This commentary is by Lee Russ of Bennington, a retired legal editor. He was the lead editor/author of both the third edition of “Couch on Insurance” and the Attorneys Medical Advisor.
You know what’s really hard to do? Solve a problem when you ignore all the facts about that problem. Which leads me to the unmitigated disaster that we call “American health care.”
There’s near universal agreement that our current health care system costs far too much, really doesn’t work that well and certainly doesn’t work for everyone. Our crazy quilt of commercial insurers and government programs is far too expensive: Health care spending amounted to $11,582 per person in 2019, 17.7% of GDP. Just the amount of money that people paid “out of pocket” — on top of any premiums — amounted to over $400 billion. And still many people are unable to obtain the medical care they need when they need it.
When such an expensive mess affects us all in one way or another, shouldn’t the country be diligently searching for the best solution? In fact, shouldn’t we have found a far better solution to health care by now, after all these years of expense and misery?
Obviously we haven’t found a better solution, and we really haven’t been diligently looking for one. What we have been diligently doing is trying to find an answer that is politically acceptable, one that won’t unduly upset the people and businesses who profit from the current system, and won’t run afoul of our nation’s faith in “the free market.”
This strictly constrained search has produced a politically palatable answer: Stop compensating medical providers the way they have always been compensated, based on the number and types of services they perform. Why? Because this supposedly induces doctors to do a lot of unnecessary things in order to make more money.
This idea that “fee-for-service” (FFS) compensation is the driving force behind America’s outrageous health care costs is now running the health care show in many places.
Vermont is one of them. It’s why our state has adopted an “All Payer” program, in which doctors and other providers agree to be compensated through an “Accountable Care Organization” with a lump sum per patient, no matter how many or how few services are actually provided.

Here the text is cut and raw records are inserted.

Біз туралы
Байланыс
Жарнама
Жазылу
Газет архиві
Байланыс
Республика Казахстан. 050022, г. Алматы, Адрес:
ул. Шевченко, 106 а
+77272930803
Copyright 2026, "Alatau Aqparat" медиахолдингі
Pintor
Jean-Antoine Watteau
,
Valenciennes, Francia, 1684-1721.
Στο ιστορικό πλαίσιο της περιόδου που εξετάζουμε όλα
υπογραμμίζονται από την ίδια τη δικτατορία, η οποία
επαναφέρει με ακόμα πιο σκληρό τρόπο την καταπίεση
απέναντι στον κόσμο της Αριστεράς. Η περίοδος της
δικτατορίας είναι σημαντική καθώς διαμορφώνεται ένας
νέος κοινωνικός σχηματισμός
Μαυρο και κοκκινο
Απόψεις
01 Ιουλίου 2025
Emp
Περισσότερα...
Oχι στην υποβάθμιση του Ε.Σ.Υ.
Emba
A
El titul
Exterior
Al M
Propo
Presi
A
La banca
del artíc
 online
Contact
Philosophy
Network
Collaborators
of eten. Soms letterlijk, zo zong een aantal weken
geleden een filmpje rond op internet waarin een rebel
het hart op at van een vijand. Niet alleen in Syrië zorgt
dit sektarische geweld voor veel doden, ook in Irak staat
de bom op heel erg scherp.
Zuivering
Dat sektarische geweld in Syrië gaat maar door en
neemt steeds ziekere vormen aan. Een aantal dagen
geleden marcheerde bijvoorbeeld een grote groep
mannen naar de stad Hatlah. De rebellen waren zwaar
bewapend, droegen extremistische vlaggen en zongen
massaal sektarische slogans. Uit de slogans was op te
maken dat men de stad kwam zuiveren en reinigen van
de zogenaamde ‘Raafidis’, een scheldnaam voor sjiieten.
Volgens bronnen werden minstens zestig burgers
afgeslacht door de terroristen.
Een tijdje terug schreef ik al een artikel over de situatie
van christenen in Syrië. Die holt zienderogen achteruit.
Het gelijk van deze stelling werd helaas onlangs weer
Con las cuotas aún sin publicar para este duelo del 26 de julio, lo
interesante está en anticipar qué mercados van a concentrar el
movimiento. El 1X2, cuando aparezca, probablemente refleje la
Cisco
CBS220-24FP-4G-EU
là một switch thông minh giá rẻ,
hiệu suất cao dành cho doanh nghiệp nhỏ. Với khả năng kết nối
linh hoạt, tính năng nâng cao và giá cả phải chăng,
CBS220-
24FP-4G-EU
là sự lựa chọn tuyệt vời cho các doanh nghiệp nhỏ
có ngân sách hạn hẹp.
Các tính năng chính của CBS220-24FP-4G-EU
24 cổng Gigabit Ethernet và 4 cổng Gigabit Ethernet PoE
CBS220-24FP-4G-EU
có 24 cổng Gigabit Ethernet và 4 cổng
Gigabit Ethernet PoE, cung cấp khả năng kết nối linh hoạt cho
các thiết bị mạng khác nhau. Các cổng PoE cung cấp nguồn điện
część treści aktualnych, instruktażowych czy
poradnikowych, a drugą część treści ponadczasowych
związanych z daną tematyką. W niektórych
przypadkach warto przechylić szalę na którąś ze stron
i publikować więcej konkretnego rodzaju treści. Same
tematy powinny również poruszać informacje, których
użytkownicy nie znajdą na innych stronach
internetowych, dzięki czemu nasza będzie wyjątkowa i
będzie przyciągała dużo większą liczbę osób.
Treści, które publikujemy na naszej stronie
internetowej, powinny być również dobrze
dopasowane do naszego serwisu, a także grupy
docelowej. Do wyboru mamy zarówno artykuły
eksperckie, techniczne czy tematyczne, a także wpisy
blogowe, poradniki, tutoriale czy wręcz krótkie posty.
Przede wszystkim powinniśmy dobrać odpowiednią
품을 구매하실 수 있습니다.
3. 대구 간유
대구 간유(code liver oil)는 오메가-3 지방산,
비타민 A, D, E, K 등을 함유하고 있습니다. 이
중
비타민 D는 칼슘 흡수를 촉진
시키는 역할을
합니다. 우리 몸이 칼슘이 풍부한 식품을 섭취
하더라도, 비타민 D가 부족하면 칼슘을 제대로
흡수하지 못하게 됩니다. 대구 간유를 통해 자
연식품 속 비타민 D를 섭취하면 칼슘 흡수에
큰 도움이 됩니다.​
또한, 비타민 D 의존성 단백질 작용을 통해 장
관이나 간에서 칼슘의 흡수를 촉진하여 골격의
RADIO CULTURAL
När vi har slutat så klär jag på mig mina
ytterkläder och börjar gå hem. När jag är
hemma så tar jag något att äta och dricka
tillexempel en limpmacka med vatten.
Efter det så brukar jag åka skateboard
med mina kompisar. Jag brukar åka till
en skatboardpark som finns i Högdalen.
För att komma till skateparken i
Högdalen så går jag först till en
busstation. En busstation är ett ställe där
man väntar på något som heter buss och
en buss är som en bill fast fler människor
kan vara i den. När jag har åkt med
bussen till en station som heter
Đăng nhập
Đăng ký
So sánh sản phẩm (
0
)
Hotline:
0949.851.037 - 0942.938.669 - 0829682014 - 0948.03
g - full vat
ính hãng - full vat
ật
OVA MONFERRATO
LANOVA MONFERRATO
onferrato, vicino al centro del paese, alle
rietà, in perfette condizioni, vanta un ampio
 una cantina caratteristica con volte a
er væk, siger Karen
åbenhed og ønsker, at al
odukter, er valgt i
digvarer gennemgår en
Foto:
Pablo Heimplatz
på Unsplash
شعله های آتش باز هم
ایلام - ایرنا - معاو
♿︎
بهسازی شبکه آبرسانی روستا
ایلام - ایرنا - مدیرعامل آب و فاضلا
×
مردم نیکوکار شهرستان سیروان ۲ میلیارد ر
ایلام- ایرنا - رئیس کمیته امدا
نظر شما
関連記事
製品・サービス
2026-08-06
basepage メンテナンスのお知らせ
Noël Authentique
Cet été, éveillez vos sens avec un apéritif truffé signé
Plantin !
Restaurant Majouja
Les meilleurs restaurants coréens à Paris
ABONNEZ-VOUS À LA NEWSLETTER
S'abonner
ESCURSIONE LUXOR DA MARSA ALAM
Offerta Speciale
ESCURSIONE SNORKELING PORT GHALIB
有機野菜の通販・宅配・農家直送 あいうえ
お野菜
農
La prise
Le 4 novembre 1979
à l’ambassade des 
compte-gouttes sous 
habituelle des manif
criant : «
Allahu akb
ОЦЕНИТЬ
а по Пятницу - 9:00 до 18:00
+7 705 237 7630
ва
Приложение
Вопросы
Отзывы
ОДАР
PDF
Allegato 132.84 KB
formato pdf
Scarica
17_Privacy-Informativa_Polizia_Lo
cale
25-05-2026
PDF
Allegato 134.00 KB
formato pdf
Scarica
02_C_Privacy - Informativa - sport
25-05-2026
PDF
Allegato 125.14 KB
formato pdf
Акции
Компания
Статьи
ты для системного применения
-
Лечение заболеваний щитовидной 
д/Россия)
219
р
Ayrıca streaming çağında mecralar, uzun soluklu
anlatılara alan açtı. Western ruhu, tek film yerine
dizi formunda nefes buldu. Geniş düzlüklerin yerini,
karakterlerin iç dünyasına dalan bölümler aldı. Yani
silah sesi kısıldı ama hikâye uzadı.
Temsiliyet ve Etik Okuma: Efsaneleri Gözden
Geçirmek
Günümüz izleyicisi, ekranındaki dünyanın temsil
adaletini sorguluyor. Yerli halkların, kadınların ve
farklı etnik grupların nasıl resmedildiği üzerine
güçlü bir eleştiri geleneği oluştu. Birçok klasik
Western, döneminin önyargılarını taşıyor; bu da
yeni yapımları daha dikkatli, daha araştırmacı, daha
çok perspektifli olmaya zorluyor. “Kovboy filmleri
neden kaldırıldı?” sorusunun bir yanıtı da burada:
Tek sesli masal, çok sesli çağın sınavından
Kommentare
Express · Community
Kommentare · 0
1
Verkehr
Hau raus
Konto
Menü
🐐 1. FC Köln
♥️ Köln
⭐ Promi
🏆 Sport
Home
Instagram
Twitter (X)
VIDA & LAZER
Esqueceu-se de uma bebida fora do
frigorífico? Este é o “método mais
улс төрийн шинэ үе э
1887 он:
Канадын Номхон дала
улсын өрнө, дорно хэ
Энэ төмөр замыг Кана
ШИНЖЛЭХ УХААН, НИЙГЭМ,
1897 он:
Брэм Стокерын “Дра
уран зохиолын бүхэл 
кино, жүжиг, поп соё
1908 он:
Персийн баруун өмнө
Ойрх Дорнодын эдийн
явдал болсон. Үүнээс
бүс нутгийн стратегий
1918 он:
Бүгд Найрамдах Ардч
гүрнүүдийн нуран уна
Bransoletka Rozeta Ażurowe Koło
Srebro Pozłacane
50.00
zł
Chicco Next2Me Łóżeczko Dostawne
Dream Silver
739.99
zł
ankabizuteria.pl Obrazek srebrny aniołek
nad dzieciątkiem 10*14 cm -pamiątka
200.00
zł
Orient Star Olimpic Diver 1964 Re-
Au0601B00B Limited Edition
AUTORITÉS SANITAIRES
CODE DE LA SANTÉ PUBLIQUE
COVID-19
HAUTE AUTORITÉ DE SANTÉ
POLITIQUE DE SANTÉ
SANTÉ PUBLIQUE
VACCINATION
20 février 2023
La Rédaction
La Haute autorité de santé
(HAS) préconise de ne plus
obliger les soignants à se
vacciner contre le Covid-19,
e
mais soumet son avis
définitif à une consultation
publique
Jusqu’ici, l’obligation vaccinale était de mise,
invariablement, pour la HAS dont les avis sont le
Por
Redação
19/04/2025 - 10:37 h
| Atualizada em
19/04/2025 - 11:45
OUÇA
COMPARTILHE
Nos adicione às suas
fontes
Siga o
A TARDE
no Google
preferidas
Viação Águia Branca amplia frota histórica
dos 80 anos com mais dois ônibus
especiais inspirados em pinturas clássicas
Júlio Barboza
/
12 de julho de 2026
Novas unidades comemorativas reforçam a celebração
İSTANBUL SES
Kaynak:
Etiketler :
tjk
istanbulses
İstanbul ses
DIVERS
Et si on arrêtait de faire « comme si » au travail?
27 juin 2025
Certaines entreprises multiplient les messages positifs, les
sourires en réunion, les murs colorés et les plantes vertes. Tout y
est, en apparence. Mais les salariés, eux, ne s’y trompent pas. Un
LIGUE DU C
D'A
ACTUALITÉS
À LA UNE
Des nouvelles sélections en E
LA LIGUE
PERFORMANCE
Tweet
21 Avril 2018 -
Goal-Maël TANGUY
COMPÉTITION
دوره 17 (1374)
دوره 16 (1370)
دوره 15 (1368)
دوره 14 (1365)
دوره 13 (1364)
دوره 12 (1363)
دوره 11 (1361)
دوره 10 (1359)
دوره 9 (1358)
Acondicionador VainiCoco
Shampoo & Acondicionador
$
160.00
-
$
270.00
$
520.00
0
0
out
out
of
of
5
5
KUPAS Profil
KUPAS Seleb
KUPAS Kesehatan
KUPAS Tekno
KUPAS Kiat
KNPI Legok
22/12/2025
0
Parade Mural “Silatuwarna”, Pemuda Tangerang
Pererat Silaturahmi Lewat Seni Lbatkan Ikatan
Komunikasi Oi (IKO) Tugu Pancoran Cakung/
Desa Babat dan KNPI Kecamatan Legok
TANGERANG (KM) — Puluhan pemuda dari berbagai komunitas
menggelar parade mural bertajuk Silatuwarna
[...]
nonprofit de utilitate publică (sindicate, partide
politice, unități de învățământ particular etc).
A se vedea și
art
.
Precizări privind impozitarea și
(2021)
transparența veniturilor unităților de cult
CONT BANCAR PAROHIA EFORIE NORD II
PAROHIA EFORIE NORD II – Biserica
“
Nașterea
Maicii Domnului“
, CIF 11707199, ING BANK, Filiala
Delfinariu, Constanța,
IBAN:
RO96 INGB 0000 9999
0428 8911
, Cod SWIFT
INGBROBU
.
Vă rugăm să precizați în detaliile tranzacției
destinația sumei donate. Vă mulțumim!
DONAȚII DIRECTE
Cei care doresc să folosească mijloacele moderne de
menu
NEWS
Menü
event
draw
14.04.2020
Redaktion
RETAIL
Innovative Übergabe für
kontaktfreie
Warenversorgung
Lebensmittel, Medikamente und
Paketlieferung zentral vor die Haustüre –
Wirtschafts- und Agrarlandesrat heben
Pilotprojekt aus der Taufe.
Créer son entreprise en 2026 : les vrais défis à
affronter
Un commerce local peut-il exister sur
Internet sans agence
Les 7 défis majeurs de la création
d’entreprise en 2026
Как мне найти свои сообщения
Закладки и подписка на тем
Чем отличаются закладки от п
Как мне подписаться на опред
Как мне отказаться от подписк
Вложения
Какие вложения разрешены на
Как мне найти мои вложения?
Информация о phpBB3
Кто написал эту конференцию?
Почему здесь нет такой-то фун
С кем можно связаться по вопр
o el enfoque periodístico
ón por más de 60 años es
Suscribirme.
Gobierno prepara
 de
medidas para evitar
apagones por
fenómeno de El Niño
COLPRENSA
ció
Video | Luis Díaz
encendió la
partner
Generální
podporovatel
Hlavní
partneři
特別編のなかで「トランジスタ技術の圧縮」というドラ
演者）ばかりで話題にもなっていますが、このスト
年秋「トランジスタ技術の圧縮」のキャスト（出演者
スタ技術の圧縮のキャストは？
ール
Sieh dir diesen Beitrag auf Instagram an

But there’s a slight problem. The widespread belief that fee for service is the culprit in U.S. health care has virtually no real-world evidence to support it. So where does the widespread belief come from? It seems to be an article of “faith.” Someone long ago seems to have simply decided that if doctors could profit by providing unnecessary medical services, surely they would. Proof? None needed; it just made sense. You can take it on faith.
Now the idea that FFS is the high-cost culprit is everywhere. It’s common for people to simply state it as a fact, as one recent commentator did in Vermont: “Fee-for-service … is the reason health care in the U.S. is the most expensive, but not the most effective.” No reference to any evidence, just the conclusion stated as fact.
I spent some time trying to find factual support for the idea and failed. I’m not the only one. Back in 2012, Dr. Steven Kemble wrote an article titled “Fee-For-Service is Not the Problem,” concluding that “it is extremely unlikely that this is the root of our health care cost problem.”
Unlike the dearth of evidence that FFS is causing our nightmare, there is evidence aplenty that the cost of administering our current commercial insurance crazy quilt is the biggest piece of the problem. Canada, for example, largely continues to rely on fee-for-service within its single-payer health care system, yet has considerably less expensive health care.
A 2019 article about waste in American health care in JAMA, the AMA’s medical journal, reported that administrative complexity wasted $265.6 billion a year.
U.S. insurers and providers spent $812 billion on administration, amounting to $2,497 per capita versus $551 per capita in Canada, according to the Annals of Internal Medicine.
Medscape’s 2020 survey of physicians’ reports that “paperwork and administration” took up 15.9 hours per week for family medicine doctors, while both cardiologists and neurologists spent 16.9 hours per week.
A 2011 study reported that, while U.S. medical offices spent 20.6 hours a week on billing issues for each physician, the figure was a mere 2.5 hours for Quebec medical offices.
The role of administrative costs has been known for a very long time. Way back in 1991, the General Accounting Office reported to the House Committee on Government Operations that if we implemented a Canadian-style system here, “the savings in administrative costs alone would be more than enough to finance insurance coverage for the millions of Americans who are currently uninsured … [with] enough left over to permit a reduction, or possibly even the elimination, of copayments and deductibles.”
Single-payer advocates are frequently derided as having a religious faith in SP. But, just like with the role of administrative costs, there is a ton of actual, real-world evidence that single-payer lowers prices, provides care for everyone, and relieves people of the immense fear and worry that they suffer in our commercial system.
It’s too bad the misplaced faith is blotting out that fact.